How Obamacare and Medicaid Save My Life Every Day

Feb 23, 2017 at 2:00 p.m. ET
Image: Getty Images

Since Trump won the presidential election, I’ve been up to my eyeballs with stress over health care.

Our new president and Republican senators have expressed their desire countless times to repeal the Affordable Care Act and make cuts on Medicaid without coming up with an adequate replacement. As a chronically ill and mentally ill trans person, this terrifies me.

More: There's nothing like pregnancy to make losing health insurance terrifying

Thanks to Obamacare, I can stay on my parents’ insurance until I’m 26 (for another four years). This is essential to me as my disabilities have limited me regarding employment, and therefore I’m unable to pay for my own medical insurance. Insurance that pays for my heart medication, meant to treat a condition I acquired from a chronic infection. Insurance that pays for my psychoactive drugs that allow me to sleep and function normally by suppressing my bipolar symptoms. Insurance that will pay for my testosterone and gender-affirming procedures (if I rally hard enough for the latter).

When I suffered a breakdown last year, the outpatient facility (called Access: Supports For Living) I admitted myself to put my life back on track. To this day, I spend five hours a day there three times a week. Every day spent there, I get stronger and more balanced. But if cuts are made to Medicaid, the agency that fueled this state-run program, my place of healing, will literally disappear. Countless times, my friends and I have expressed our anxiety over the facility shutting down. From much more functional folks like me to people with unmanageable personality disorders who’ve been in and out of prison, this place represents safety, understanding and new beginnings. But now, we fear that’s all in jeopardy.

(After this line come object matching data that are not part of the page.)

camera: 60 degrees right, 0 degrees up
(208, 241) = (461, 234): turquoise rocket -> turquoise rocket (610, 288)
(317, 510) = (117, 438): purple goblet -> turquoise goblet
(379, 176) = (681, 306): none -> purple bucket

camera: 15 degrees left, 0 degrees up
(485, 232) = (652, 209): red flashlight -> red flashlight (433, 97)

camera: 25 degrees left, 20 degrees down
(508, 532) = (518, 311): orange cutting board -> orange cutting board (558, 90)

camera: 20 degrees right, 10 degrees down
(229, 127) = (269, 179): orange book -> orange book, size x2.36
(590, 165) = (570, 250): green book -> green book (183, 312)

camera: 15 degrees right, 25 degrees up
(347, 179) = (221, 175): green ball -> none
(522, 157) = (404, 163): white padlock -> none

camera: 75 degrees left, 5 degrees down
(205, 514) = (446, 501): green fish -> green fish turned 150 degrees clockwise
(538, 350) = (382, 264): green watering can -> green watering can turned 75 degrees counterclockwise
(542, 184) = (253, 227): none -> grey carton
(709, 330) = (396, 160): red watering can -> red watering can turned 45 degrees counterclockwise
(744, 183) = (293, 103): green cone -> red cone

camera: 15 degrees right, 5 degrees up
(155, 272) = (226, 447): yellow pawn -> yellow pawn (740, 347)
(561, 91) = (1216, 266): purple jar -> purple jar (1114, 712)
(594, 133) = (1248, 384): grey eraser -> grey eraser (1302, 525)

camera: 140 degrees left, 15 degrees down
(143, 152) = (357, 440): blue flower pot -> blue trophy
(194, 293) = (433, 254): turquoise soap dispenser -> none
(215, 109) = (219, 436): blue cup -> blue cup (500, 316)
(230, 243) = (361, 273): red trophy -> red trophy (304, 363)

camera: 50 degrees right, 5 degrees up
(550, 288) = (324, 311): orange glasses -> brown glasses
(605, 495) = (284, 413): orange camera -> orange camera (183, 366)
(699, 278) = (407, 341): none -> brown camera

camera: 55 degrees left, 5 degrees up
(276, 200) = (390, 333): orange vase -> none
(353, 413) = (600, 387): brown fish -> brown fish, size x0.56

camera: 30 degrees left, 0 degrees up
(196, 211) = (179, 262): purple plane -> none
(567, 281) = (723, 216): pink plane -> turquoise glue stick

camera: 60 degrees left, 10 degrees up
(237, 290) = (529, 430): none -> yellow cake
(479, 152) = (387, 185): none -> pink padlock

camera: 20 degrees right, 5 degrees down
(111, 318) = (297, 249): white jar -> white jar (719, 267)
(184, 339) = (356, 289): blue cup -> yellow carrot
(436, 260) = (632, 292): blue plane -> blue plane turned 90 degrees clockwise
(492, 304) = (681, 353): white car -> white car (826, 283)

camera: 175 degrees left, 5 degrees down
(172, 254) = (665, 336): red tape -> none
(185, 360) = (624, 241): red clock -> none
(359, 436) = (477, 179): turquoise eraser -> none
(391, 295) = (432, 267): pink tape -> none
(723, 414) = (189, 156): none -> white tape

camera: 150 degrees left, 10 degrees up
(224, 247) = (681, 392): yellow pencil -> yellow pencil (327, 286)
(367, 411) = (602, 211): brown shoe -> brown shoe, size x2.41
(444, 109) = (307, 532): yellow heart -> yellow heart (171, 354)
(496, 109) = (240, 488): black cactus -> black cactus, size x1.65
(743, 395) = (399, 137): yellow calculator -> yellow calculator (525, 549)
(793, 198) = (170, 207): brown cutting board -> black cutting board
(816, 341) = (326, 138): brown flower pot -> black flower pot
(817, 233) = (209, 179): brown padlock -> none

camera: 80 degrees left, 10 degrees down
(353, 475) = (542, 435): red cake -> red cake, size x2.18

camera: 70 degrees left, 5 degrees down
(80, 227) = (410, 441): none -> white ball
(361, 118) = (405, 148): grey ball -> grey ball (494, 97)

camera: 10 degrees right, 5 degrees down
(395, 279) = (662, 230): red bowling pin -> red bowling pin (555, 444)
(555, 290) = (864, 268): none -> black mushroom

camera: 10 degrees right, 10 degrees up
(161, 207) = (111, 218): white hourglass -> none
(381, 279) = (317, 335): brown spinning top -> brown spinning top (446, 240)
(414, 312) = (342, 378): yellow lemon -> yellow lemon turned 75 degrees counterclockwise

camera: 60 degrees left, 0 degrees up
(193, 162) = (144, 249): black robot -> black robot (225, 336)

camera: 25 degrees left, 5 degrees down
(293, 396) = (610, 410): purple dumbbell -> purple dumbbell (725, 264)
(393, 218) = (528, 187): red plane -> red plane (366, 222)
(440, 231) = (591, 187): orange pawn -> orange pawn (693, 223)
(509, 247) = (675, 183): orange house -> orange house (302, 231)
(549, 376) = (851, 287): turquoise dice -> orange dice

More: A roundup of all the ways your health rights have been jeopardized this week

Without the Affordable Care Act, I won’t be able to be a functional member of society like I am now. I wouldn’t be able to pay for my medication and live my best life by working and going to school for social work. If I can’t work, then I can’t afford to buy the drugs that help me stay healthy. And with all my current ailments to deal with, I could never dream of being who I want to be, a person I can only live as if I transition. Medical bills for my heart and mental conditions would be too high for me to pay for anything “extra.”

Though Obamacare has its faults, it has helped so many folks like me find recovery and stay healthy. And when Republicans have no idea about a replacement and are seriously considering repealing the ACA without said replacement, it gives sick people like me enormous anxiety. Because before Trump, I truly took advantage of the fact that psychiatric drugs and treatment centers are so readily available to me. I took advantage of the fact that I could stay on my parents’ health insurance while I’m in school and don’t have to worry about working on top of it. I took advantage of the idea that there was a concrete future for me as a man with gender-affirming procedures.

More: Last night’s Senate Obamacare repeal vote was terrible for women

For many cis, neurotypical and/or able-bodied folks, it’s even easier to take advantage of the privilege health insurance affords you. Your faith is probably shaken, like mine. But remember all of the disabled and neurodivergent people during this time and how ACA’s repeal can and will mean death for many. Think of us and fight for our lives.